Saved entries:
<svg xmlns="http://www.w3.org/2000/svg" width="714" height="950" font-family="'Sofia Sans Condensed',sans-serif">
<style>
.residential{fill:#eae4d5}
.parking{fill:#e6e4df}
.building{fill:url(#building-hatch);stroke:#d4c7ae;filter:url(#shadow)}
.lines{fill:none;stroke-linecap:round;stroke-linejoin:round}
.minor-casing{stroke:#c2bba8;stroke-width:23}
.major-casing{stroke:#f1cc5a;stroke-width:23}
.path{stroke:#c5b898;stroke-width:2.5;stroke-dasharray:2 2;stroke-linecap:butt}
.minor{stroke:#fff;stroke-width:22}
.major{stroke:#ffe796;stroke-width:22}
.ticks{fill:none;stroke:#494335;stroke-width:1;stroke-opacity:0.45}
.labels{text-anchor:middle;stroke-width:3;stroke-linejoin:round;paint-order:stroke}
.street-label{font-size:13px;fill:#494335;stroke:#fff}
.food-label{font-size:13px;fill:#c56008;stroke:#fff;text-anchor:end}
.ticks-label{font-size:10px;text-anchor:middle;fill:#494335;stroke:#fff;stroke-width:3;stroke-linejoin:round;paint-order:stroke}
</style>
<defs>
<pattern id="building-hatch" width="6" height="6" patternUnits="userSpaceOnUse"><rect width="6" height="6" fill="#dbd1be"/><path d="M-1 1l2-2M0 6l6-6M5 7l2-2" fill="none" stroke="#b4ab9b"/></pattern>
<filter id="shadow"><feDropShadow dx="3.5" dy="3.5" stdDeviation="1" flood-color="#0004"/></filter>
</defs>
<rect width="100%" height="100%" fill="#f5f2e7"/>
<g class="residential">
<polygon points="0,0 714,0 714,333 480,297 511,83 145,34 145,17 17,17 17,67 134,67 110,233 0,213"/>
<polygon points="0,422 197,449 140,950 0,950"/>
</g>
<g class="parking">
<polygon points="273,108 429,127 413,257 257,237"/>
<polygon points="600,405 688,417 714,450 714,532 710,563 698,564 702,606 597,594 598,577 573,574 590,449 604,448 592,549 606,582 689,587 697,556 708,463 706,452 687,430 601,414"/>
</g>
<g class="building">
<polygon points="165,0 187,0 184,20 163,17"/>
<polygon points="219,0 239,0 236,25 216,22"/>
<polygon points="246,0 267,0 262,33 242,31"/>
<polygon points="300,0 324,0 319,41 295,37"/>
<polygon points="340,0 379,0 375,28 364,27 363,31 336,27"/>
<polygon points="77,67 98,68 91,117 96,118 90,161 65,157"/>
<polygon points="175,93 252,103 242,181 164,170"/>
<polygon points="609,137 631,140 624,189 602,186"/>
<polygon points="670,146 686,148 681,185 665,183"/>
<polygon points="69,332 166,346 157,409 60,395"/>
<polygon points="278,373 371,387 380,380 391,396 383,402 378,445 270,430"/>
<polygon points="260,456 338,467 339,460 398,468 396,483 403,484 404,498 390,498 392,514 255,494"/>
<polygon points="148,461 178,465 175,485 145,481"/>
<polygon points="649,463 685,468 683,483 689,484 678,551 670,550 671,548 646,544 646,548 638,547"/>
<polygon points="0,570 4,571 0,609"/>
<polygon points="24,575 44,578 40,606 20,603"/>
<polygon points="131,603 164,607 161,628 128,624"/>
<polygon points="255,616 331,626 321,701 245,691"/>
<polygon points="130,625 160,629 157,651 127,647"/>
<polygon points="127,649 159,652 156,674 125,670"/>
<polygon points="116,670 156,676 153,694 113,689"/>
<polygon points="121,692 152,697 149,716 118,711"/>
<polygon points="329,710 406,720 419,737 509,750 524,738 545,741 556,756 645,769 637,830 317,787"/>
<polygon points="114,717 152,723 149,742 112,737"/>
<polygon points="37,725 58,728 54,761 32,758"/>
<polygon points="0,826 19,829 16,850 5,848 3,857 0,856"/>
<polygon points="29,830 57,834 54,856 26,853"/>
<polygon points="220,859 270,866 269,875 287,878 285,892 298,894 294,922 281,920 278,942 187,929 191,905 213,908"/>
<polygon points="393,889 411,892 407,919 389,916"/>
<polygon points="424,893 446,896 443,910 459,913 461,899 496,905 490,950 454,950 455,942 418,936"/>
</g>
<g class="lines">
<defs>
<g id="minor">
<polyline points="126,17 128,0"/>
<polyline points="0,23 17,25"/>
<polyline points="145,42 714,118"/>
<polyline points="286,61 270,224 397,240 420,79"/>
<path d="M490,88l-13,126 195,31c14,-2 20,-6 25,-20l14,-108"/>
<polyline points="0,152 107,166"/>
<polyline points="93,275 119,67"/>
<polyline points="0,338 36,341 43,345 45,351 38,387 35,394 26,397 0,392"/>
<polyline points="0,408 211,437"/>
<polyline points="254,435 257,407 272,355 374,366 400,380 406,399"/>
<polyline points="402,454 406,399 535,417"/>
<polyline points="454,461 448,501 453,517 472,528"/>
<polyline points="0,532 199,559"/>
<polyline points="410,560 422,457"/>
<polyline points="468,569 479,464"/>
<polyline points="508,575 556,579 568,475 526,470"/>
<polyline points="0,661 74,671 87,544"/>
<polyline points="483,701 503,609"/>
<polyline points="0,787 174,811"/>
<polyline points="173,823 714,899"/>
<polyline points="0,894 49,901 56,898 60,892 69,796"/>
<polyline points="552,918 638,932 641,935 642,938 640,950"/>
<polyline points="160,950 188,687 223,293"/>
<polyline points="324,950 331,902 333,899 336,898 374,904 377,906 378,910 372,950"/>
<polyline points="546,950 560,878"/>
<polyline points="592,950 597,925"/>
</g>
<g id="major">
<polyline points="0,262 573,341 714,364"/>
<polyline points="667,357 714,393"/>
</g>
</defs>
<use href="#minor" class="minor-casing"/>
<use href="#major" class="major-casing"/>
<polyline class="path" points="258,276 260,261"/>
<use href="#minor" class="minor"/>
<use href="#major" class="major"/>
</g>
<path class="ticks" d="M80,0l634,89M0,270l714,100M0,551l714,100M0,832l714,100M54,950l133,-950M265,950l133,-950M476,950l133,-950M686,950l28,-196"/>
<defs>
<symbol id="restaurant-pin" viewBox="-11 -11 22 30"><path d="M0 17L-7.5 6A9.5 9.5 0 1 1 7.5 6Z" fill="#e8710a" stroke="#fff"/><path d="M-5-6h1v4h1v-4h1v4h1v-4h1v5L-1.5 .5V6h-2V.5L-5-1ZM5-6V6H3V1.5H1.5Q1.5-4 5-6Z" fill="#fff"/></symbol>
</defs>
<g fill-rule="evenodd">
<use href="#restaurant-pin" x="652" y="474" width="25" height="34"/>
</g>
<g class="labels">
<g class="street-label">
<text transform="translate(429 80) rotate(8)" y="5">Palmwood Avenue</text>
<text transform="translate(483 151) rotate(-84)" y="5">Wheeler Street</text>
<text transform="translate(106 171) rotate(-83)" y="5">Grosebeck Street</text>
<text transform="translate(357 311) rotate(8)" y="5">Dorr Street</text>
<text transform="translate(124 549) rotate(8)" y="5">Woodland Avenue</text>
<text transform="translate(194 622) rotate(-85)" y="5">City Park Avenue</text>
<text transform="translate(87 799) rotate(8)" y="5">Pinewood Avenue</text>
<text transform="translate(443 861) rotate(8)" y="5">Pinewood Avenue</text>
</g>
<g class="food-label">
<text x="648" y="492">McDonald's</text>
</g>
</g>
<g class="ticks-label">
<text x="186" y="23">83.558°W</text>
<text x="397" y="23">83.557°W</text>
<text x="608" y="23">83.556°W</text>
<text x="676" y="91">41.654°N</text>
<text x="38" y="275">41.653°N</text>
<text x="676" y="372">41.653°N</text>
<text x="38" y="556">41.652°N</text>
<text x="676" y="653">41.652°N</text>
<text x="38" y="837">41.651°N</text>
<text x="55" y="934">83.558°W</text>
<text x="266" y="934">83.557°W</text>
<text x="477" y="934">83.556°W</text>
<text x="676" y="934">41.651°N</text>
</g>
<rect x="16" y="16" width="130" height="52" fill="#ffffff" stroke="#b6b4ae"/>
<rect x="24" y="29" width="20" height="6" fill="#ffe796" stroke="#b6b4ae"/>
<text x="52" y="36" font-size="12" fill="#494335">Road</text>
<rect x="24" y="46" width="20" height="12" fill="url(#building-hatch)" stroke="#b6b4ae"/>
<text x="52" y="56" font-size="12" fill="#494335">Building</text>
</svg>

> _To do_
Among the entries above, find the line with "338,467 339,460 398,468" and the line with "406,720 419,737 509,750"; give again exactly these two lines and all lines between them.

> _Result of the exercise_
<polygon points="260,456 338,467 339,460 398,468 396,483 403,484 404,498 390,498 392,514 255,494"/>
<polygon points="148,461 178,465 175,485 145,481"/>
<polygon points="649,463 685,468 683,483 689,484 678,551 670,550 671,548 646,544 646,548 638,547"/>
<polygon points="0,570 4,571 0,609"/>
<polygon points="24,575 44,578 40,606 20,603"/>
<polygon points="131,603 164,607 161,628 128,624"/>
<polygon points="255,616 331,626 321,701 245,691"/>
<polygon points="130,625 160,629 157,651 127,647"/>
<polygon points="127,649 159,652 156,674 125,670"/>
<polygon points="116,670 156,676 153,694 113,689"/>
<polygon points="121,692 152,697 149,716 118,711"/>
<polygon points="329,710 406,720 419,737 509,750 524,738 545,741 556,756 645,769 637,830 317,787"/>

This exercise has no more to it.